--------------------------------------------------------------------
4.32: How do I strip blank space from the beginning/end of a string?
(contributed by brian d foy)
A substitution can do this for you. For a single line, you want to
replace all the leading or trailing whitespace with nothing. You can do
that with a pair of substitutions.
s/^\s+//;
s/\s+$//;
You can also write that as a single substitution, although it turns out
the combined statement is slower than the separate ones. That might not
matter to you, though.
s/^\s+|\s+$//g;
In this regular expression, the alternation matches either at the
beginning or the end of the string since the anchors have a lower
precedence than the alternation. With the "/g" flag, the substitution
makes all possible matches, so it gets both. Remember, the trailing
newline matches the "\s+", and the "$" anchor can match to the physical
end of the string, so the newline disappears too. Just add the newline
to the output, which has the added benefit of preserving "blank"
(consisting entirely of whitespace) lines which the "^\s+" would remove
all by itself.
while( <> )
{
s/^\s+|\s+$//g;
print "$_\n";
}
For a multi-line string, you can apply the regular expression to each
logical line in the string by adding the "/m" flag (for "multi-line").
With the "/m" flag, the "$" matches *before* an embedded newline, so it
doesn't remove it. It still removes the newline at the end of the
string.
$string =~ s/^\s+|\s+$//gm;
Remember that lines consisting entirely of whitespace will disappear,
since the first part of the alternation can match the entire string and
replace it with nothing. If need to keep embedded blank lines, you have
to do a little more work. Instead of matching any whitespace (since that
includes a newline), just match the other whitespace.

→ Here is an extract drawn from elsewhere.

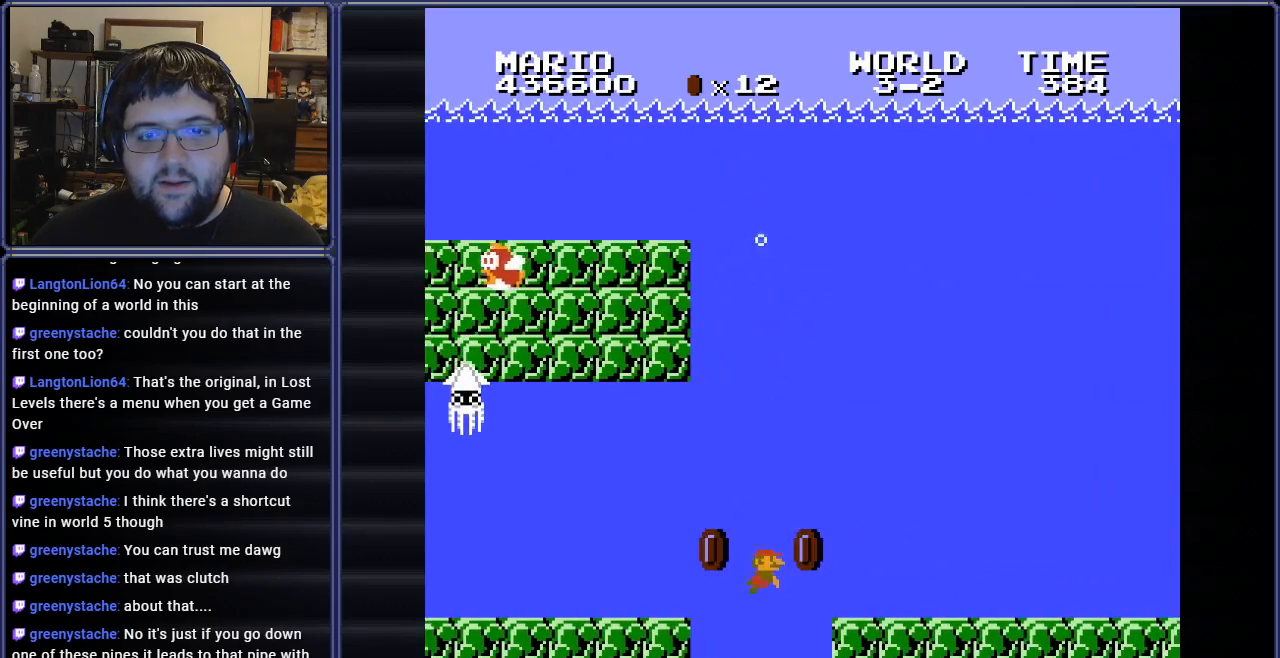
{"buttons": ["B", "DPAD_RIGHT"], "events": [[83, "A", "up"], [134, "A", "down"], [284, "A", "up"]]}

$string =~ s/^[\t\f ]+|[\t\f ]+$//mg;
--------------------------------------------------------------------
The perlfaq-workers, a group of volunteers, maintain the perlfaq. They
are not necessarily experts in every domain where Perl might show up,
so please include as much information as possible and relevant in any
corrections. The perlfaq-workers also don't have access to every
operating system or platform, so please include relevant details for
corrections to examples that do not work on particular platforms.
Working code is greatly appreciated.
If you'd like to help maintain the perlfaq, see the details in
perlfaq.pod.
> You can also write that as a single substitution, although it
> turns out the combined statement is slower than the separate ones.

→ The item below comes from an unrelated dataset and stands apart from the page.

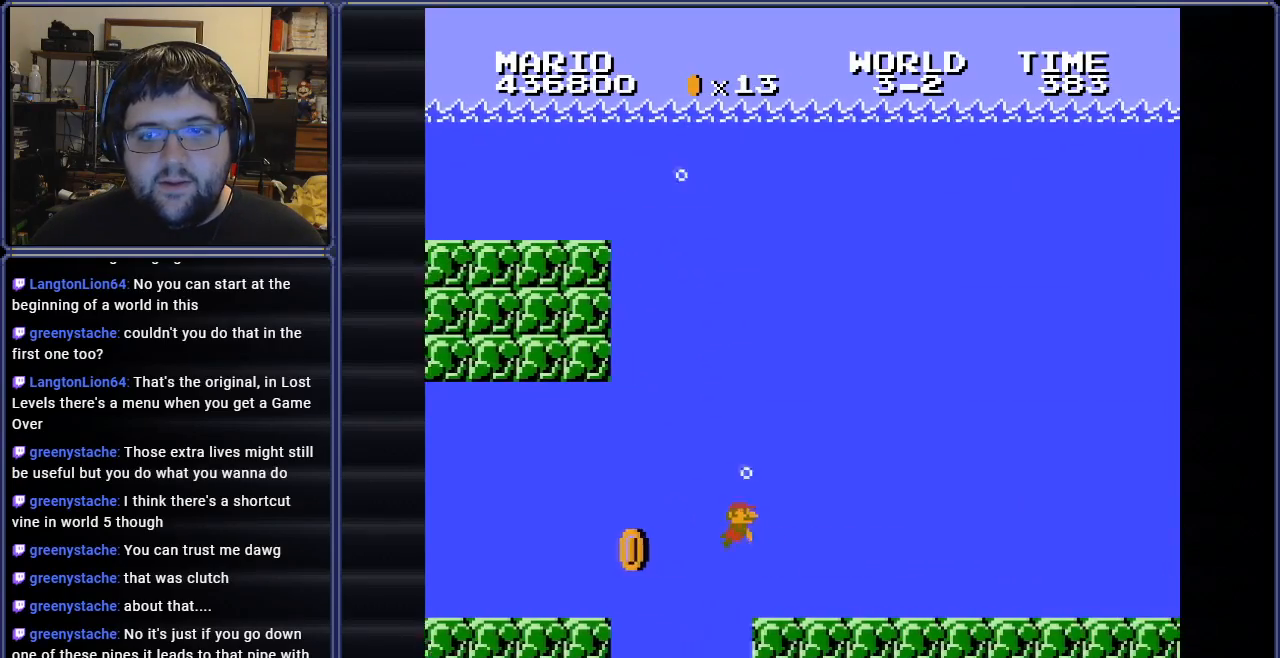
{"buttons": ["B", "DPAD_RIGHT"], "events": [[183, "A", "down"], [333, "A", "up"]]}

> That might not matter to you, though.
> s/^\s+|\s+$//g;
One might think that it would be realatively trivial to optimize a
situation like this: if all alternations are anchored, just go to the
next anchor if the previous match fails (or something to that effect.)
Does this make any sense?
--
szr
> > s/^\s+|\s+$//g;
>
> One might think that it would be realatively trivial to optimize a
> situation like this: if all alternations are anchored, just go to the
> next anchor if the previous match fails (or something to that effect.)
>
> Does this make any sense?
Sure that makes sense. Now just make the patch and send it to p5p so I
can get back to my single regex instead of two statements :)
Yes, the special case in the engine. Check for all anchor's when parsing.
Will we start a new thread for "special cases" in the engine.
Sounds interresting, why not?
sln
I will look into that then. I already have all the 5.10.0 (and past)
source codes so I'll start making some time to take a crack at that and
see if I can dish up something useful :-)
--
szr